Note: Of course, there are lots of examples of people using tools and searching in ways not typical of their generation; the difference in approaches, however, is the point.

Why Isn't a 'Balanced Media Mix' the Answer for B2B Marketing?

The instinct when facing generational diversity is to spread resources across all channels. A little print advertising for the Boomers. Some content marketing for Gen X. Videos for Millennials. Maybe some short-form content for Gen Z.

The problem is that spreading thin means doing nothing well. You end up with mediocre content across every channel instead of exceptional content for your most important audiences.

The better approach is understanding who your actual buyers are today, who they'll be in five years, and building targeted journeys for each. That requires knowing your customers at a deeper level than most manufacturers currently do.

How Will the Retirement Cliff Affect B2B Manufacturing Sales?

Here's a demographic reality many manufacturers haven't fully confronted: the engineers who designed your customers' last products are retiring. The engineers designing their next products may never want to talk to you.

Research shows that over 70% of B2B buyers are now Millennials or Gen Z. These digital-native buyers complete more than two-thirds of their buying journey independently before ever engaging with sales. They rely on peer feedback, with 57% consulting peers before purchasing compared to 49% of Boomers.

Your primary customers and your experienced salespeople may share similar information-gathering preferences. They've built relationships over the years.

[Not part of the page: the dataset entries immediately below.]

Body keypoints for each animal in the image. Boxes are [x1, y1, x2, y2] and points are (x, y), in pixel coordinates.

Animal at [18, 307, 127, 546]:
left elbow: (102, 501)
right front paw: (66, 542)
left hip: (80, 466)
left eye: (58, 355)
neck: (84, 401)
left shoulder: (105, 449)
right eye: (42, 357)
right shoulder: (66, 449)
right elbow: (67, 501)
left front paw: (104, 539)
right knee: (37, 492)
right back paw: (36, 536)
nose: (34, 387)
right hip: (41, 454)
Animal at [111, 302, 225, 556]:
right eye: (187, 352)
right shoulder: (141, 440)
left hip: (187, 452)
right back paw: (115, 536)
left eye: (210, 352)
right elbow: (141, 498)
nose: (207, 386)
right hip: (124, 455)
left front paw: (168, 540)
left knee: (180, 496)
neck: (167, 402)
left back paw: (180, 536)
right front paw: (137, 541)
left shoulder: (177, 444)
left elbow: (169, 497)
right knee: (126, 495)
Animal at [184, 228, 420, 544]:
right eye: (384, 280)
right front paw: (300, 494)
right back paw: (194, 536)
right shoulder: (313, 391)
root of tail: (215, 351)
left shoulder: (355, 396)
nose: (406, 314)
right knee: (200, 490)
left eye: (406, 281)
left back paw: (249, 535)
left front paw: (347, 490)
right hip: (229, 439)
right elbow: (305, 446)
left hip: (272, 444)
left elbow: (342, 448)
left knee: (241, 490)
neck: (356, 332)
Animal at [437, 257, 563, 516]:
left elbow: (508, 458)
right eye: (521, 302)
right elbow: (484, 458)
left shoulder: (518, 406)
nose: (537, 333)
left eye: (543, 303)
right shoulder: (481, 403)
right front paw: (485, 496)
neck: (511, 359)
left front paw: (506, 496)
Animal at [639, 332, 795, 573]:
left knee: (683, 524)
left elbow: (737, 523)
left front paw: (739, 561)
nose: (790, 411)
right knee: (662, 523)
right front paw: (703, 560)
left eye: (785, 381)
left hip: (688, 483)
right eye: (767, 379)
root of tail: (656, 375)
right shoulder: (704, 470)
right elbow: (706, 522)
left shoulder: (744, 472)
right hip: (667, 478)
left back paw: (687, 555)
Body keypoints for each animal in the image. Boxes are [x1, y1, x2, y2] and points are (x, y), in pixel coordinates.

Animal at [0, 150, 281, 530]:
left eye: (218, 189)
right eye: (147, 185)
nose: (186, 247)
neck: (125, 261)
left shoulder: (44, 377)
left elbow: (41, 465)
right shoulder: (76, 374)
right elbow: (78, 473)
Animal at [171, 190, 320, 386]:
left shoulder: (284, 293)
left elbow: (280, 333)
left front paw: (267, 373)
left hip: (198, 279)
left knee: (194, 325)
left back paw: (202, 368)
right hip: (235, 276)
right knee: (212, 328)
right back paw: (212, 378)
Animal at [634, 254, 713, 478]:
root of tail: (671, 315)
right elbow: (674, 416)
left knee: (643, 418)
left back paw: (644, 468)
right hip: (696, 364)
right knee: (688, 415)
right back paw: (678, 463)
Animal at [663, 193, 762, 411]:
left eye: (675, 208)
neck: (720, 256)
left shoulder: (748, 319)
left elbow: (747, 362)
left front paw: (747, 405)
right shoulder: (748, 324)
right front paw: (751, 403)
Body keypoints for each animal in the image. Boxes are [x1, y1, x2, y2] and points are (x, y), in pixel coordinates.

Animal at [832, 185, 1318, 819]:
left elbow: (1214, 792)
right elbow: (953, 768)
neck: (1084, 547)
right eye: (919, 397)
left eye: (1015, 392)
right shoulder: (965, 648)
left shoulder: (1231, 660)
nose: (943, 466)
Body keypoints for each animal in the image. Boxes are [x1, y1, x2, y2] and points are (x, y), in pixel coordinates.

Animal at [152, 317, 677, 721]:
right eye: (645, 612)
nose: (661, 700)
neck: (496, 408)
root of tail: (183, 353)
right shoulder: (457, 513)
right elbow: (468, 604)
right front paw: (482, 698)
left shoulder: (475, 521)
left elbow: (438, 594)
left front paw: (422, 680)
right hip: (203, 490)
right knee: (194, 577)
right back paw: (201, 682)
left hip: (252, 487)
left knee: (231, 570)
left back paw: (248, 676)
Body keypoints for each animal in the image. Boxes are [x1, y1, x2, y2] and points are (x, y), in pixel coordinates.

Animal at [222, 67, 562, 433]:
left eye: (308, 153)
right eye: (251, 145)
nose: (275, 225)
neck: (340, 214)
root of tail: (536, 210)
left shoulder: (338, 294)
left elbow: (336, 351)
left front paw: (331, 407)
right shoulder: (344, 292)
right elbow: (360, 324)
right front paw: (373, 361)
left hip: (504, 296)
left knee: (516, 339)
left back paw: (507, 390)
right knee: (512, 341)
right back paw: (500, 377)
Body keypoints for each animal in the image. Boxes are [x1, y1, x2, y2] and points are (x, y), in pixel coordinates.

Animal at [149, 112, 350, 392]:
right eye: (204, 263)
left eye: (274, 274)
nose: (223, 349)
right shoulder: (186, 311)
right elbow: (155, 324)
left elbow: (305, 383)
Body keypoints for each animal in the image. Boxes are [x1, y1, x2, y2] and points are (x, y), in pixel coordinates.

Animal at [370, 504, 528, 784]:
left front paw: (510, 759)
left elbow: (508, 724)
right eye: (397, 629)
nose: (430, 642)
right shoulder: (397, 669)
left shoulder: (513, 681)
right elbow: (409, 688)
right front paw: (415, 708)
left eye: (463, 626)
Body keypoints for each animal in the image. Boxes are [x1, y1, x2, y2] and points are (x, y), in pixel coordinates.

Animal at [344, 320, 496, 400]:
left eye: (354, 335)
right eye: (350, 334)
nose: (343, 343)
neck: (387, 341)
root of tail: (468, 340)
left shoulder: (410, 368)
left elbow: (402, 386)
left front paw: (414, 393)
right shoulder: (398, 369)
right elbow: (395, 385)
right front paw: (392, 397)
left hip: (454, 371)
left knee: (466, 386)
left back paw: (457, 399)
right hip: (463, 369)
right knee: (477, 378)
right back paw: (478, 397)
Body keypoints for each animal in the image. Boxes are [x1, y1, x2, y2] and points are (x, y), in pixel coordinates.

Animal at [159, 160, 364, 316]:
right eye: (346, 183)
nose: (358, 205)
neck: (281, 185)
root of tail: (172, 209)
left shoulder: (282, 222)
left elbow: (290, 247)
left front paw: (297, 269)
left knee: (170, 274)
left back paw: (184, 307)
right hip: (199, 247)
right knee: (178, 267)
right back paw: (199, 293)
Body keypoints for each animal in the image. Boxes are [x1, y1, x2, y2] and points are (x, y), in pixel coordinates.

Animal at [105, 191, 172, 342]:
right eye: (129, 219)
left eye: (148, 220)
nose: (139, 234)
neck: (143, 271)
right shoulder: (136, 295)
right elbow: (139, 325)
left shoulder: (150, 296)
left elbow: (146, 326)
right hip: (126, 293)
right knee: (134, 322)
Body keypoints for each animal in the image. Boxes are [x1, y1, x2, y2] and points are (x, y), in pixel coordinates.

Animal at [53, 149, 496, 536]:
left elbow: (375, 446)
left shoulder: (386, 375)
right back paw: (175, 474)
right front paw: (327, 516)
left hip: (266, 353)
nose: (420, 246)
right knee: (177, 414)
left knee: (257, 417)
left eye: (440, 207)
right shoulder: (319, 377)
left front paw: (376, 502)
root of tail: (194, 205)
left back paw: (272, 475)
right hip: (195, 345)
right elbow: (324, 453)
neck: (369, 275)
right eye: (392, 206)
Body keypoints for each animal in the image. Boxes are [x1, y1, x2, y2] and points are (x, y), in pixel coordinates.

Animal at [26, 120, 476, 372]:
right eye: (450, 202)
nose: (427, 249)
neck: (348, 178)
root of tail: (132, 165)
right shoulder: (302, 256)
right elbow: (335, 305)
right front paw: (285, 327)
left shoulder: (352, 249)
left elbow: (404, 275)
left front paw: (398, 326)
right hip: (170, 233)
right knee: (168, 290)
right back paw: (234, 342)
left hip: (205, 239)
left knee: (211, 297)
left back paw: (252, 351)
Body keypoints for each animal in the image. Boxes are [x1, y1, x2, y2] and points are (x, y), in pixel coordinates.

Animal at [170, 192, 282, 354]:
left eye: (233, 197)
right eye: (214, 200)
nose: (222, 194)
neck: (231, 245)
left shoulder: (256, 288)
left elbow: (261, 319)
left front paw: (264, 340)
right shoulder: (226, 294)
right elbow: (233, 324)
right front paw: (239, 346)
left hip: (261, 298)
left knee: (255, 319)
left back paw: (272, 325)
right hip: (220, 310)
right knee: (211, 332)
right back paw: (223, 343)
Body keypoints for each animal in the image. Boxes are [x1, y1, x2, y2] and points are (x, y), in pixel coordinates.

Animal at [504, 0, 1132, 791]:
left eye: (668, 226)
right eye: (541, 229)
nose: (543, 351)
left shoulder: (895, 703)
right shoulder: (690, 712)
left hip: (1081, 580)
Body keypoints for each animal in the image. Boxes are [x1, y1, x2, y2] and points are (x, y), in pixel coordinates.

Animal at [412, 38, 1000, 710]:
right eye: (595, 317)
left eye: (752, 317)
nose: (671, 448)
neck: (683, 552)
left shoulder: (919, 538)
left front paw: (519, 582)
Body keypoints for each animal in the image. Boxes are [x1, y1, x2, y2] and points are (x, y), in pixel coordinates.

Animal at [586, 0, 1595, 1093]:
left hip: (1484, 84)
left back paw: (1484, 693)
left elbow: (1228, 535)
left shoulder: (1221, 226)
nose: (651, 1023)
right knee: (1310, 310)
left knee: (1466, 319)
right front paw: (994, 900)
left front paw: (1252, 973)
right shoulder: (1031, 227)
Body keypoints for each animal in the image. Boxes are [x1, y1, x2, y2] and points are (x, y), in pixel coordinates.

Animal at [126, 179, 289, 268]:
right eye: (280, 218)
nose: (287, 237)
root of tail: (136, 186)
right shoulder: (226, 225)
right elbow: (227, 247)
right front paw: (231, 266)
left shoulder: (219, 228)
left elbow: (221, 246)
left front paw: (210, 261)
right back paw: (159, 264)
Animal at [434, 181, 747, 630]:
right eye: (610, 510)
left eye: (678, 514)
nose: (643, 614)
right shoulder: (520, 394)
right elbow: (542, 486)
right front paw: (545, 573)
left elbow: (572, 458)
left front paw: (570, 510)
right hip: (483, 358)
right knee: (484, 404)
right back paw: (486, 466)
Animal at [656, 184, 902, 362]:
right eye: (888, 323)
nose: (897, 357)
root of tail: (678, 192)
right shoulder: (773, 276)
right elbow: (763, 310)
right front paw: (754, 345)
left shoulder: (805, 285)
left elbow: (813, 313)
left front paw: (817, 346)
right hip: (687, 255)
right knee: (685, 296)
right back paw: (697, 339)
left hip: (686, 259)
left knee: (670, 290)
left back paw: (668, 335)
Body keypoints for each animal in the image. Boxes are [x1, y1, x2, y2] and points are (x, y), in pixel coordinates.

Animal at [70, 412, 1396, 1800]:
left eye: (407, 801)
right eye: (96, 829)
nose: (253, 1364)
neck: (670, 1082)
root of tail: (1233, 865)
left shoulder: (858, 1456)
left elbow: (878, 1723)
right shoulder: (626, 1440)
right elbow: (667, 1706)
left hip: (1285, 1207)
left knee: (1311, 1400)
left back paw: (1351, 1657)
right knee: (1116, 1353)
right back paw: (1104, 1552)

They know each other. They trust each other. But both groups are aging out of the workforce.

What happens when your main point of contact at your largest customer retires and is replaced by someone 30 years younger? What happens when your best salespeople—the ones who carry the relationships and institutional knowledge—are no longer there? If your marketing and sales approach hasn't evolved to meet younger buyers where they are, you're building on a foundation that will erode.

How Do You Build Generational Bridges Without Abandoning What Works?

The solution isn't abandoning channels that work for current buyers. Trade shows still matter for relationship-based industries. The phone calls and site visits that close deals with established customers shouldn't stop.

But you need to be building the infrastructure to connect with emerging buyers at the same time. That means having content that serves each generation's preferred formats. It means being findable in the channels where younger buyers start their research—including AI tools.

It also means understanding that generational preferences aren't rigid categories. A Millennial engineer at a conservative company might behave more like Gen X. A tech-savvy Boomer might research like a Millennial. The point isn't to stereotype. It's to ensure you're accessible across the spectrum of how modern buyers gather information.

What Are Practical Steps for a Generational Marketing Strategy?

Start by analyzing your current customer base and pipeline by generation. Where are your deals coming from? Are you seeing a shift in the age of decision-makers? Are your best customer relationships with people who might retire in the next ten years?

Then look at your content and channel mix. How much of your marketing material assumes buyers want to talk to salespeople? How much provides self-service options for buyers who prefer to research independently? Do you have video content that explains what you do? Are you discoverable when someone asks an AI tool about solutions to the problems you solve?

The companies that will thrive over the next decade are the ones planning for the generational transition now. The companies that wait until their customer base has shifted will find themselves scrambling to catch up—if they can catch up at all.